Mr. Rubio mentioned that Mexico’s controversial recent militarization of public security has heightened the electorate’s focus on the issue.  

The seminar also discussed Andrés Manuel “AMLO” López Obrador’s presidency and the political legacy the left-wing president will leave behind after challenging the country’s traditional parties. Since being elected in 2018, AMLO has racked up controversies, from refusing to lock down the country during the Covid pandemic to clashing with Mexico’s INE electoral institute. 

Yet despite criticism from the Mexican establishment, over 70 percent of people still believe AMLO should stay in office, raising question marks over his promises of “completely retiring” from politics after next year’s presidential elections. AMLO’s Morena party is currently going through an internal battle to succeed him, which will ultimately be decided by who does better in opinion polls. 

Holding a majority of governorships and seeking to do the same at a legislative level next year, Morena’s future “will decide if Mexico is heading or not towards a new party-driven political hegemony,” according to political scientist Blanca Heredia, who compared AMLO’s ambitious with that of the country’s Institutional Revolutionary Party (PRI), which controlled national politics for most of the 20th century.

According to Ms.
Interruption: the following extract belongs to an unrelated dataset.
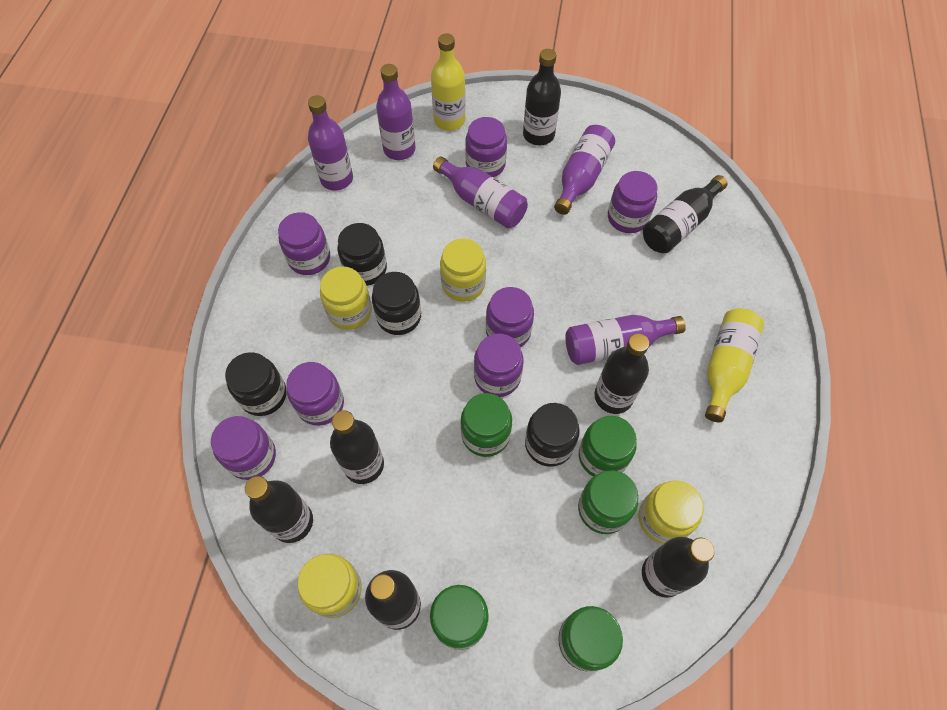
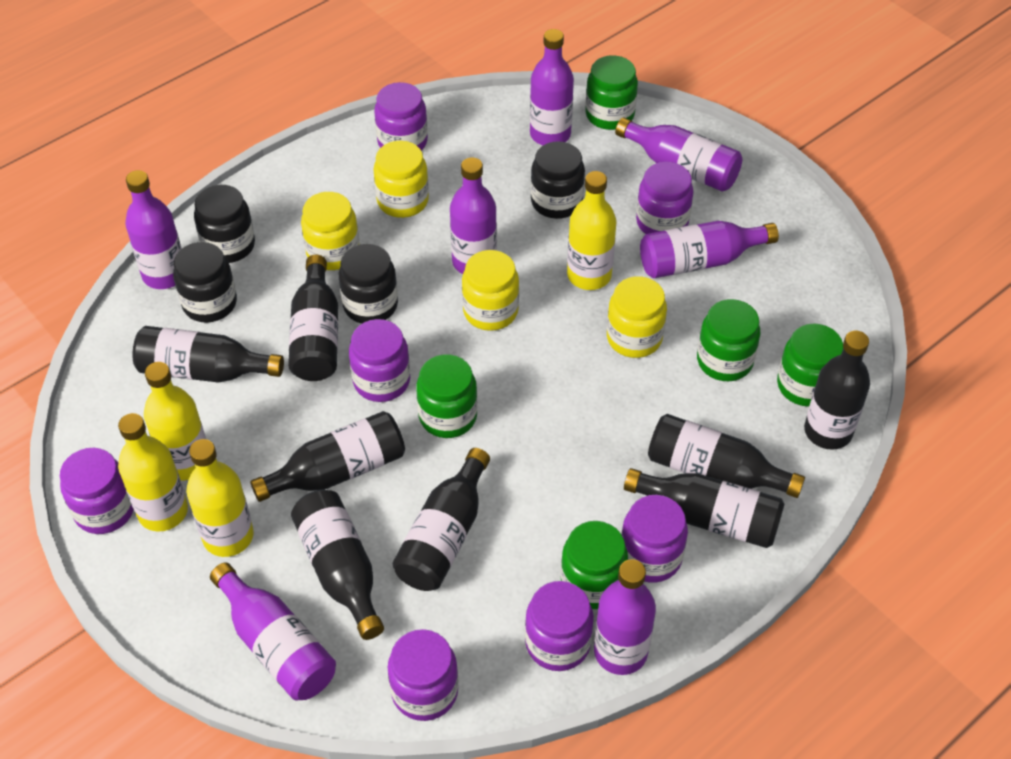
black bottle: [245,476,313,543] [330,411,384,484] [365,570,421,630] [523,49,561,145] [594,333,649,414] [642,537,715,598] [643,175,728,253] = 7 -> [132,326,284,382] [250,411,405,502] [288,255,338,381] [291,490,384,640] [393,448,490,591] [624,468,784,548] [648,414,805,498] [804,331,870,450] = 8
purple bottle: [308,95,353,191] [376,64,416,160] [433,156,528,228] [554,125,615,215] [565,315,686,365] = 5 -> [125,170,182,289] [210,562,336,700] [450,157,497,274] [530,29,574,145] [594,559,656,675] [615,117,742,192] [640,221,779,279] = 7
yellow bottle: [431,34,466,131] [705,308,764,422] = 2 -> [118,413,188,531] [144,362,206,480] [186,439,254,557] [567,171,617,290] = 4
Heredia, AMLO’s “power personification” among Mexicans plays an important role in Morena’s current dominance. 

Answering a question sent by The Brazilian Report on who of Morena’s top two presidential hopefuls — former Mexico City Mayor Claudia Sheinbaum and former Foreign Minister Marcelo Ebrard — would best carry AMLO’s ambitions forward, Mr. Rubio said they are both “two sides of the same coin” that needs to win to keep its hegemony. 

“Neither sums up enough [of the qualities] of the other. Ms. Sheinbaum has more of AMLO’s ‘heart’ while Mr. Ebrard is more technical,” he said, forecasting a “very complex country” for whoever wins, be they a Morena candidate or a member of the opposition.